Task inputs:
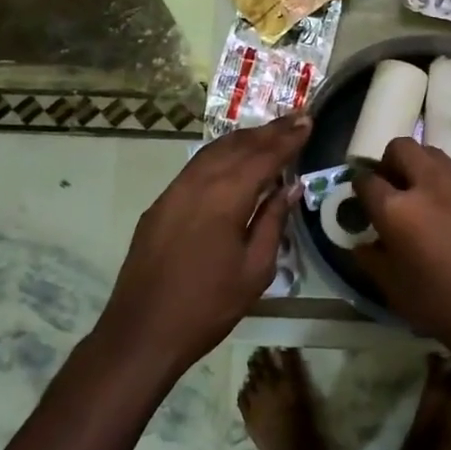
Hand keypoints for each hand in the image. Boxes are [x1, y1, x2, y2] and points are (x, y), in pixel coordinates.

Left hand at [94, 115, 310, 378]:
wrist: (142, 331)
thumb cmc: (208, 306)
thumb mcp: (255, 270)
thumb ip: (273, 222)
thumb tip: (290, 187)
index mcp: (225, 197)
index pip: (264, 157)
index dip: (287, 138)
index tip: (308, 120)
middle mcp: (197, 183)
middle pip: (238, 146)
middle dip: (269, 131)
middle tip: (296, 117)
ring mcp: (174, 191)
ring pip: (214, 151)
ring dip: (244, 138)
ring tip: (270, 131)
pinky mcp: (160, 204)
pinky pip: (196, 166)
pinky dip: (220, 154)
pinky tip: (232, 157)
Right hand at [354, 138, 450, 355]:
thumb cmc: (441, 305)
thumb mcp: (392, 289)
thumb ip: (371, 259)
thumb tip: (361, 243)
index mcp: (396, 208)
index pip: (366, 180)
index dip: (359, 187)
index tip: (362, 199)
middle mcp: (428, 184)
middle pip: (401, 147)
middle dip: (390, 162)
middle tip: (392, 187)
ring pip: (433, 154)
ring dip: (420, 166)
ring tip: (422, 195)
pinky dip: (448, 184)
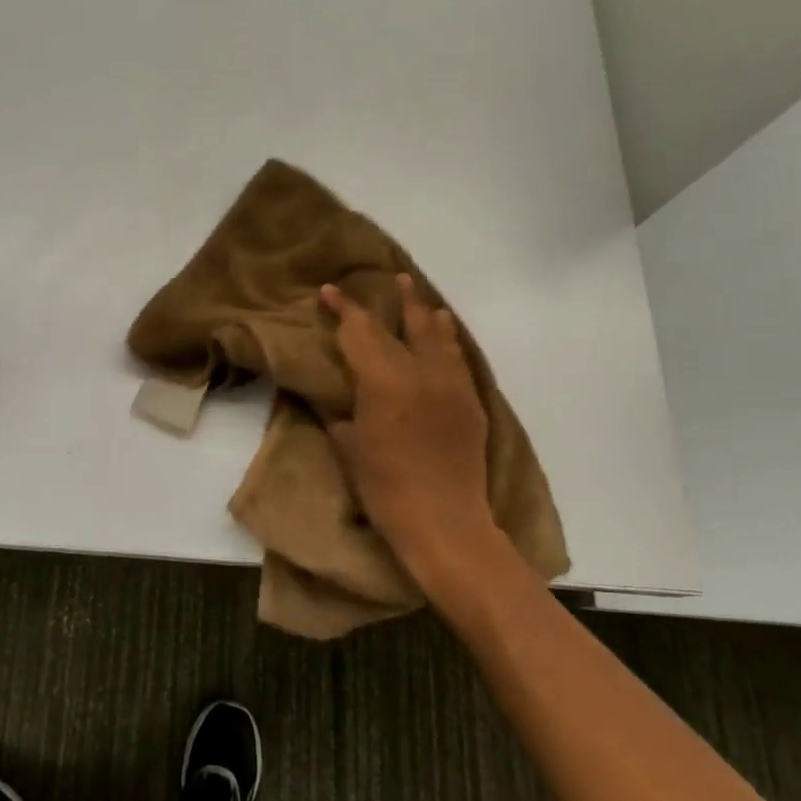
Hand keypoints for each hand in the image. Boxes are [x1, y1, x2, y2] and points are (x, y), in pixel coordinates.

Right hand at [320, 275, 498, 573]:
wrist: (444, 522)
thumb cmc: (385, 489)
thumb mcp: (349, 448)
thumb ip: (339, 415)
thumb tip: (332, 399)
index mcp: (384, 382)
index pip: (360, 333)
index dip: (344, 309)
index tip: (329, 290)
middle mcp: (420, 373)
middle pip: (404, 325)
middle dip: (392, 300)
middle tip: (388, 277)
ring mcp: (451, 386)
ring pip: (439, 337)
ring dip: (426, 313)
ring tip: (419, 297)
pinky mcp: (470, 404)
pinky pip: (457, 360)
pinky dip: (447, 341)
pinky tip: (444, 336)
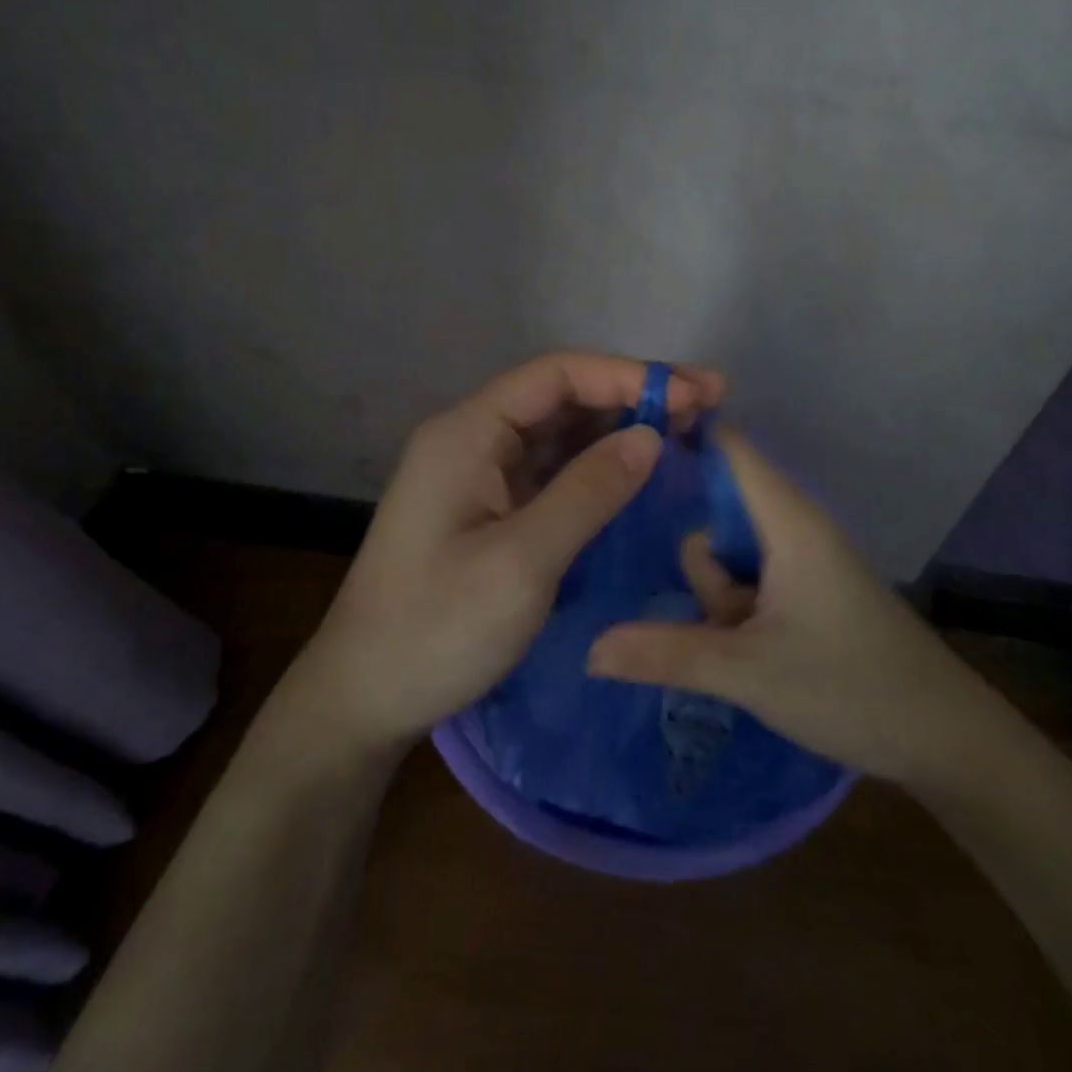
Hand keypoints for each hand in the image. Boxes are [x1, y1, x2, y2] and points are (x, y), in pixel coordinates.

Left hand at [286, 352, 725, 757]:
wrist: (364, 696)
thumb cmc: (436, 629)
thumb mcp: (521, 562)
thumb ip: (588, 492)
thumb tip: (650, 436)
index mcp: (467, 433)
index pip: (556, 375)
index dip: (627, 375)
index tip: (693, 392)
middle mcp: (471, 440)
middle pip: (561, 397)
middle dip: (631, 397)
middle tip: (707, 406)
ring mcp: (479, 476)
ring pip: (559, 434)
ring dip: (619, 429)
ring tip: (688, 432)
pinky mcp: (488, 509)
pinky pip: (551, 472)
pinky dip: (597, 467)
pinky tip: (639, 473)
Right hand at [585, 428, 1013, 786]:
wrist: (947, 741)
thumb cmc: (852, 688)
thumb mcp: (747, 672)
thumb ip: (664, 653)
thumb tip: (587, 648)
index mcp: (788, 520)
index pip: (728, 447)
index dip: (680, 437)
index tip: (620, 457)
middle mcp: (795, 530)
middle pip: (717, 512)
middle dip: (701, 565)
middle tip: (716, 617)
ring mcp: (802, 564)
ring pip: (731, 557)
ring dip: (720, 600)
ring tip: (745, 651)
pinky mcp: (807, 595)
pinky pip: (750, 583)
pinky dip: (736, 612)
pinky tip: (742, 655)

Task details:
For this exercise, please output exactly the lines above starting at the line with "index pip: (264, 157)" and ending at the line with "middle pip: (401, 147)", ends included.

Solution:
index pip: (264, 157)
index dip: (287, 138)
index tip: (308, 120)
middle mcp: (197, 183)
middle pip: (238, 146)
middle dip: (269, 131)
middle tip: (296, 117)
ring mcp: (174, 191)
ring pip: (214, 151)
ring dip: (244, 138)
ring tip: (270, 131)
pinky mcp: (160, 204)
pinky pip: (196, 166)
pinky dip: (220, 154)
pinky tip: (232, 157)
Right hand at [354, 138, 450, 355]:
thumb cmc: (441, 305)
thumb mcp: (392, 289)
thumb ip: (371, 259)
thumb tip: (361, 243)
index mcp: (396, 208)
index pip: (366, 180)
index dip: (359, 187)
index tip: (362, 199)
middle mcp: (428, 184)
middle pip: (401, 147)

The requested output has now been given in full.